## [Exercise directions]
Copy the text of every item below line for line, leaving the pictures out.

## [Records shown]
= Beginning of Section =

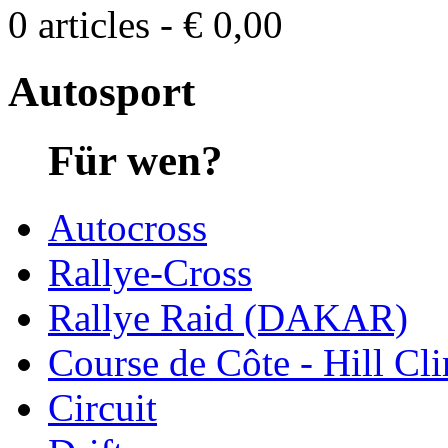
0 articles - € 0,00
Autosport
Für wen?
Autocross
Rallye-Cross
Rallye Raid (DAKAR)
Course de Côte - Hill Cl
Circuit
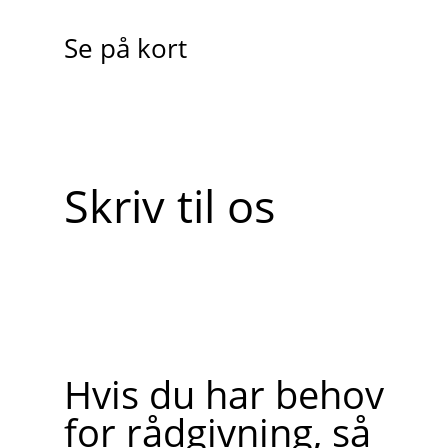
Se på kort
Skriv til os
Hvis du har behov
for rådgivning, så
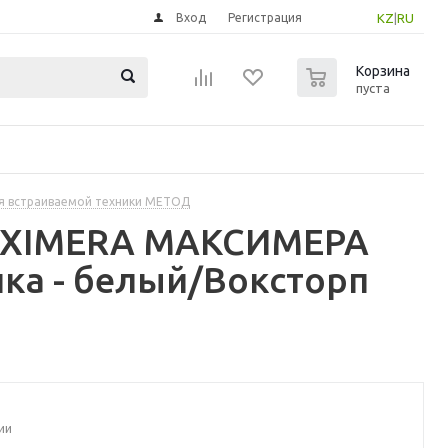
Вход
Регистрация
KZ
|
RU
0
Корзина
пуста
я встраиваемой техники МЕТОД
MAXIMERA МАКСИМЕРА
ка - белый/Воксторп
ии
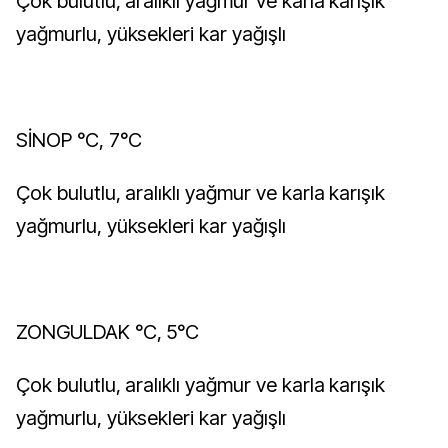
Çok bulutlu, aralıklı yağmur ve karla karışık
yağmurlu, yüksekleri kar yağışlı
SİNOP °C, 7°C
Çok bulutlu, aralıklı yağmur ve karla karışık
yağmurlu, yüksekleri kar yağışlı
ZONGULDAK °C, 5°C
Çok bulutlu, aralıklı yağmur ve karla karışık
yağmurlu, yüksekleri kar yağışlı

= End of Section =

## [Exercise output]
0 articles - € 0,00
Autosport
Für wen?
Autocross
Rallye-Cross
Rallye Raid (DAKAR)
Course de Côte - Hill Cl
Circuit
Se på kort
Skriv til os
Hvis du har behov
for rådgivning, så
Вход
Регистрация
KZ
|
RU
0
Корзина
пуста
я встраиваемой техники МЕТОД
MAXIMERA МАКСИМЕРА
ка - белый/Воксторп
ии
Çok bulutlu, aralıklı yağmur ve karla karışık
yağmurlu, yüksekleri kar yağışlı
SİNOP °C, 7°C
Çok bulutlu, aralıklı yağmur ve karla karışık
yağmurlu, yüksekleri kar yağışlı
ZONGULDAK °C, 5°C
Çok bulutlu, aralıklı yağmur ve karla karışık
yağmurlu, yüksekleri kar yağışlı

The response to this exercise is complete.